Further to my review on the opening night, the following is from guest writer James Longden, offering a fresh perspective from someone three decades younger, true to the cross generational spirit of “The Wall”.Written without reference to the original review, it is fascinating to see how The Wall unites, rather than divides, in its vision
Even though I was born over a decade after the music was first recorded, The Wall, is a production, film and album, which invades contemporary consciousness. Presented at the Tamworth Assembly Rooms, in a town that has embraced change and innovation in recent times, this updated interpretation bravely never flinched from presenting and dealing with weighty social themes. The Fired Up Theatre company was faithful to Roger Waters original creation, as tribute band Floydian Slip were faithful to their inspiration, the iconic , Pink Floyd.
Director Simon Quinn promised to “tear down the wall and break down those barriers that so often impinge upon our everyday lives and lifestyles,” bringing together performers irrespective of age and experience. He delivered on that promise. Opening the show was the Shoebox Theatre company ,with an absorbing precursor to the main event, led by Margaret Jackson, showcasing new local theatrical talent .
Although, inevitably, I was familiar with some of the songs, I had never heard the whole of the album or seen the film, so I approached the show with an open mind .It quickly became apparent that it was vital for the show to have a solid music base underpinning proceedings. Floydian Slip succeeded, in doing just that. They brought the sound of Pink Floyd, founded in 1965, back to life with authenticity and conviction. For this production they added a sixth member, an additional guitarist, and he integrated into the band seamlessly . That seamless interface was replicated between all the on stage performers, particularly Luke Comley playing “Pink”, and the band, fronted by lead vocalist Mark Peterson. Gaz Bedford skilfully adding the essential keyboard parts .
The first act was dominated by two stand out pieces, firstly the much awaited and iconic “Another Brick in the Wall” bringing, together the entire cast to showcase their talents , physically overshadowed by an oversized, towering, grotesque puppet schoolmaster set off from the stage. Secondly “Mother” ,with local mothers projected to the screen at the rear of the stage, creating a moving personal and intimate atmosphere.

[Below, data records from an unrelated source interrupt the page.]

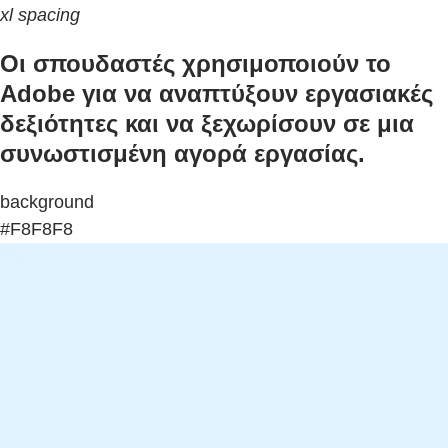
xl spacing
Οι σπουδαστές χρησιμοποιούν το
Adobe για να αναπτύξουν εργασιακές
δεξιότητες και να ξεχωρίσουν σε μια
συνωστισμένη αγορά εργασίας.
background
#F8F8F8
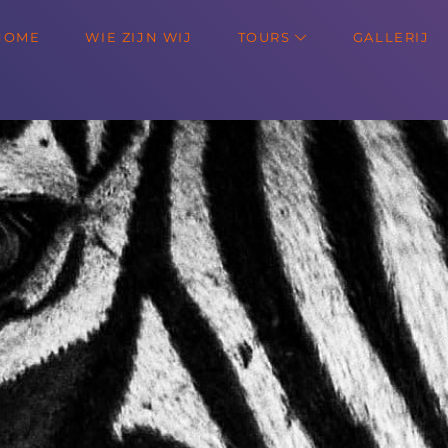
HOME
WIE ZIJN WIJ
TOURS
GALLERIJ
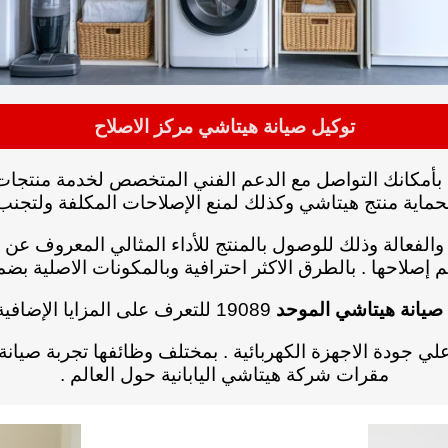
توكيل صيانة هيتاشي مركز الاصلاح
 الدعم الفني المتخصص لخدمة منتجات hitachi المتوفر . علي مدار اليوم لخدمت
لحماية منتج هيتاشي وكذلك لمنع الإصلاحات المكلفة ولتجنب
لفعالة وذلك للوصول بالمنتج للأداء المثالي المعروف عن 
صلاحها . بالطرق الاكثر احترافية وبالمكونات الاصلية بض
صيانة هيتاشي الموحد
19089
للتعرف على المزايا الإضافية 
لي جودة الاجهزة الكهربائية . بمختلف وظائفها تجربة صيانة
مقرات شركة هيتاشي اليابانية حول العالم .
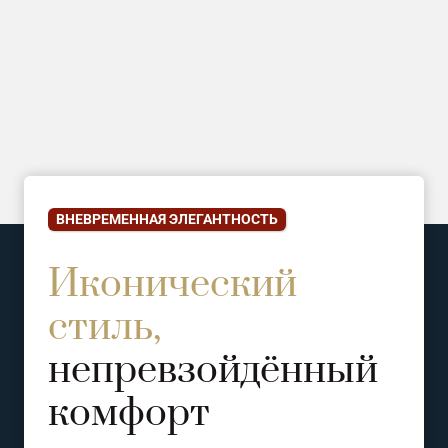
ВНЕВРЕМЕННАЯ ЭЛЕГАНТНОСТЬ
Иконический
стиль,
непревзойдённый
комфорт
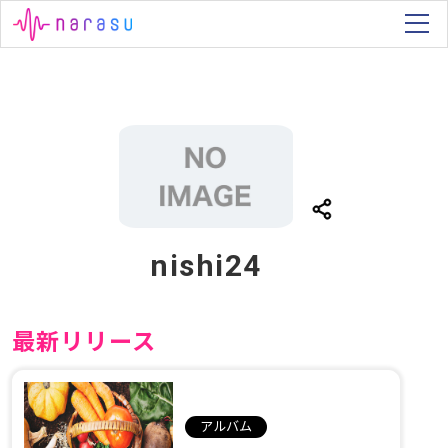
nishi24
最新リリース
アルバム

The second act opened with a confident and powerful “Hey You” ,with both the band, and actors, well into their stride. Choreographer Ami Radcliffe proved to be excellent in utilising the stage in its entirety with dancers bursting out over and beyond the front apron at times, as well as making full use of their formal space.
The second half was different in style. For the first act physical theatrical dominated ,with little linear narrative, leaving much to the imagination, compared to a more story driven second half. “Comfortably Numb” quickly became the stand out number ending with rapturous applause and cheers. It was clearly the bands moment to show what they had to offer ,and they did not disappoint. The sound of Andy Ashley’s screaming guitar solo tearing up the stage was a moment to savour and remember.
This project successfully brought together a diverse community of performers in a positive arts project. It was a delight to see the inclusion of pupils from Two Gates Primary School and many others of varying ages to tackle a challenging story of adult, but socially relevant themes. On leaving I couldn’t help but recall the creative and poetic contributions of Mal Dewhirst’s poetry, dexterously layered throughout . The production, and the show, evoked in me a fresh interest in, and admiration for, a band , and show, of which I previously knew little .Why wasn’t I introduced sooner?